Before a settlement of S.C. Johnson Company's claims against former trucking tycoon Tom Buske of Edwardsville reached the circuit clerk's office, the deal broke down.
Buske objected on Feb. 10 to execution of a settlement agreement he reached with his wife Sara Buske and S.C. Johnson Company.
Settlement followed a verdict from Wisconsin jurors holding Tom Buske liable for a $200 million fraud against the household products company.
No public record of the settlement existed until lawyers filed it on Feb. 11.
Tom's divorce lawyer, Richard Meives of St. Louis, had raised six objections about it the previous day.
He raised five for Tom and one for his firm, pleading that a company Tom turned over to S.C. Johnson owed $238,600.41 for five months of legal fees and costs.

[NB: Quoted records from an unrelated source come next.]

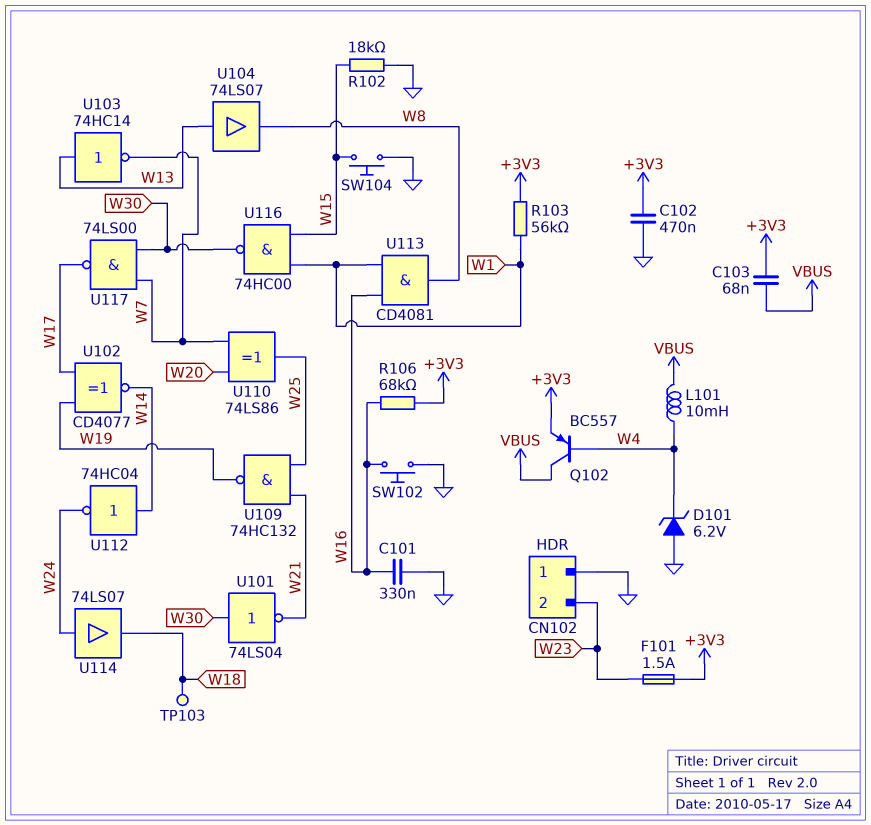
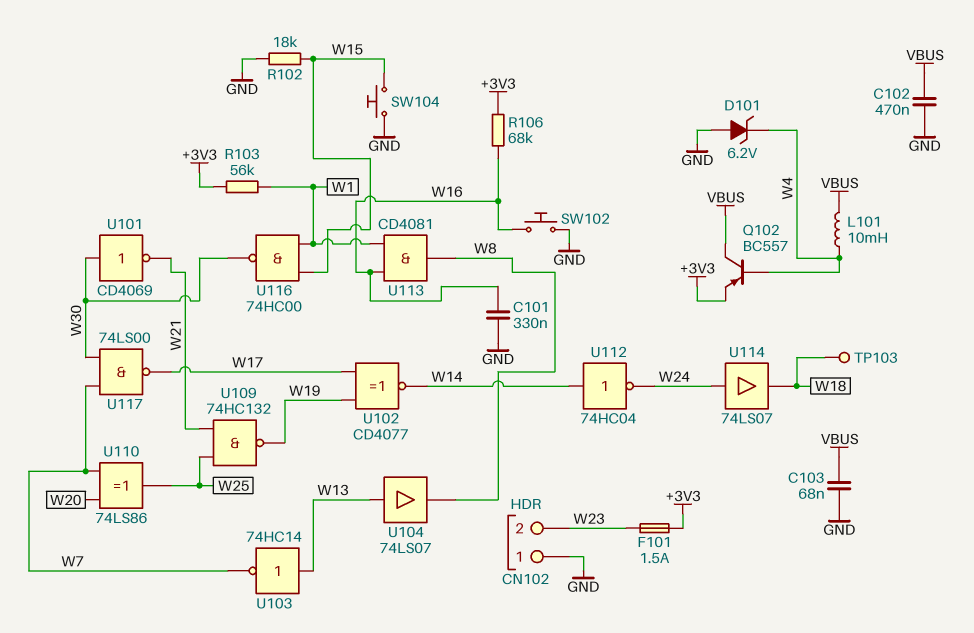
C102: 470nF (+3V3, GND) -> 470nF (GND, VBUS)
C103: 68nF (+3V3, VBUS) -> 68nF (GND, VBUS)
U101: NOT 74LS04 (in W30, out W21) -> NOT CD4069 (in W30, out W21)

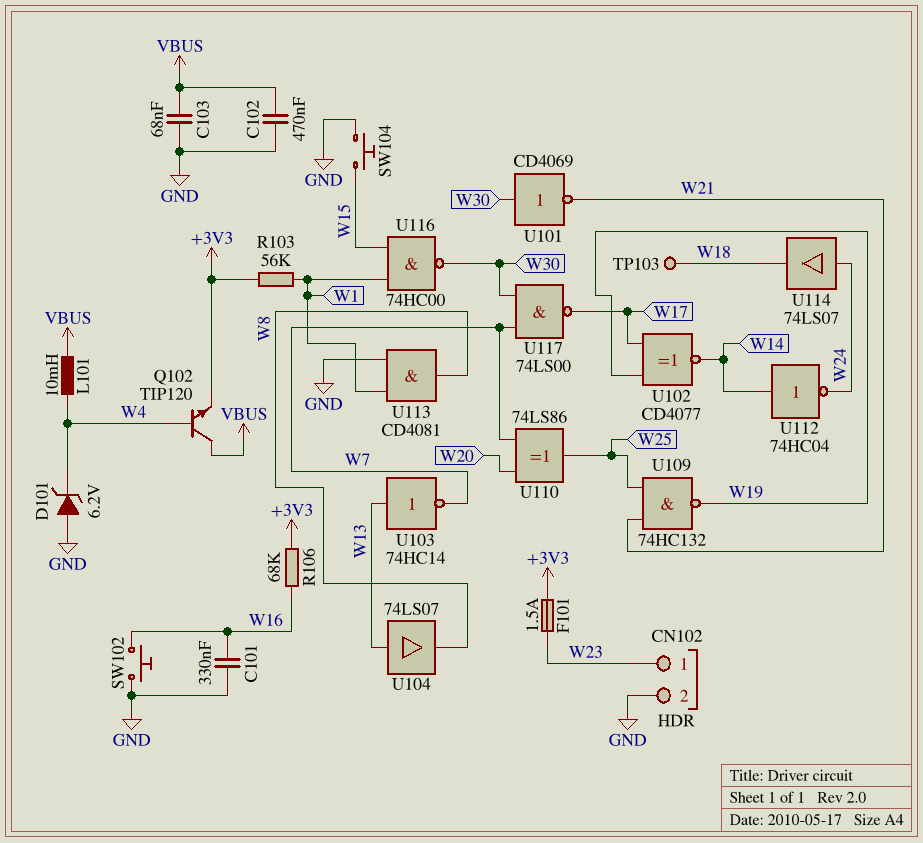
CN102 pin 1: GND -> W23
CN102 pin 2: W23 -> GND
Q102: PNP BC557 (B W4, C VBUS, E +3V3) -> NPN TIP120 (B W4, C VBUS, E +3V3)
R102: 18k (GND, W15) -> none
U113: AND CD4081 (in W1, in W16, out W8) -> AND CD4081 (in GND, in W1, out W8)

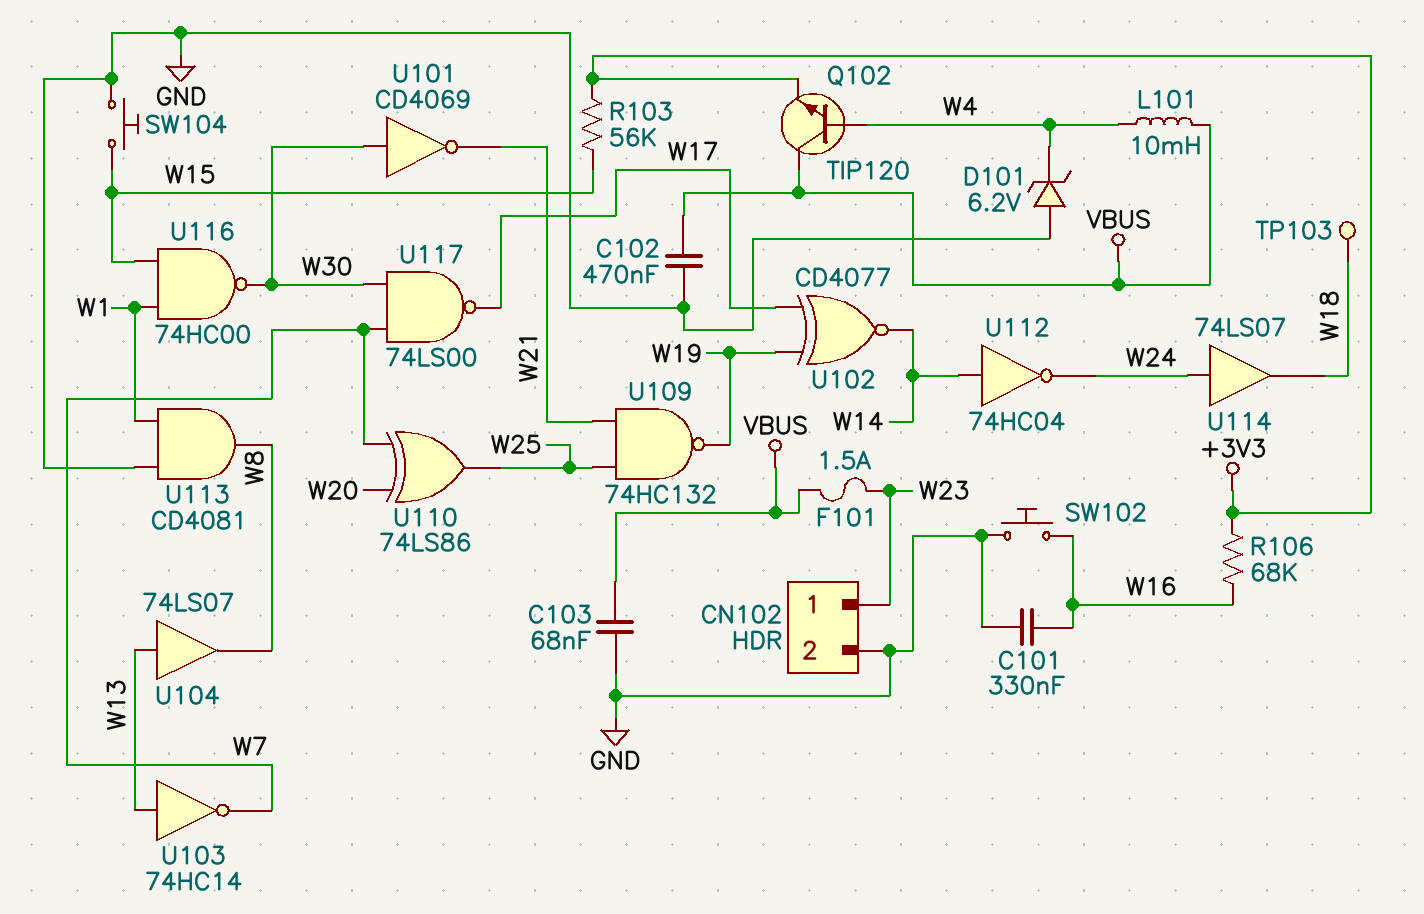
F101: 1.5A (+3V3, W23) -> 1.5A (VBUS, W23)
R103: 56k (+3V3, W1) -> 56k (+3V3, W15)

He reported a dispute over the value of Tom's household goods.
The settlement allows Tom to retain goods up to $50,000, and it provides for S.C. Johnson to hire an appraiser if it chooses.
It allows Sara to retain goods up to $200,000, and Meives wrote that Tom believes a similar dispute arose between S.C. Johnson and Sara.
Meives objected that S.C. Johnson improperly seeks access to a $200,000 escrow fund.
He objected that S.C. Johnson improperly holds $50,000 that belongs to Tom.
He objected that a company Tom turned over to S.C. Johnson owes him back wages and vacation pay.
Meives aimed an ominous objection at Sara, promising to file a petition against her for contribution for fees and costs.
"The settlement agreement is a settlement of attorney fee issues as between Respondent and SCJ, and as between Petitioner and SCJ, but not between Respondent and Petitioner," he wrote.
Prior to this, Tom and Sara cooperated so closely that S.C. Johnson branded the divorce as a sham to place Tom's assets beyond the reach of the Wisconsin court.
Under the settlement, Sara keeps the family home at 22 Greystone Lane, with a 2007 Mercedes and a 2006 BMW.
She receives $325,000 from the divorce, plus $50,000 in legal fees.
Three children receive $475,000 for support and education, plus $25,000 in legal fees.
Tom keeps a 1997 BMW, a 401(k) account, and a $16,000 retirement account.
He keeps enough to defend himself against criminal charges in Wisconsin.
S.C. Johnson takes 17 companies Tom owned, his interest in the Bank of Edwardsville and nine other businesses, and real estate.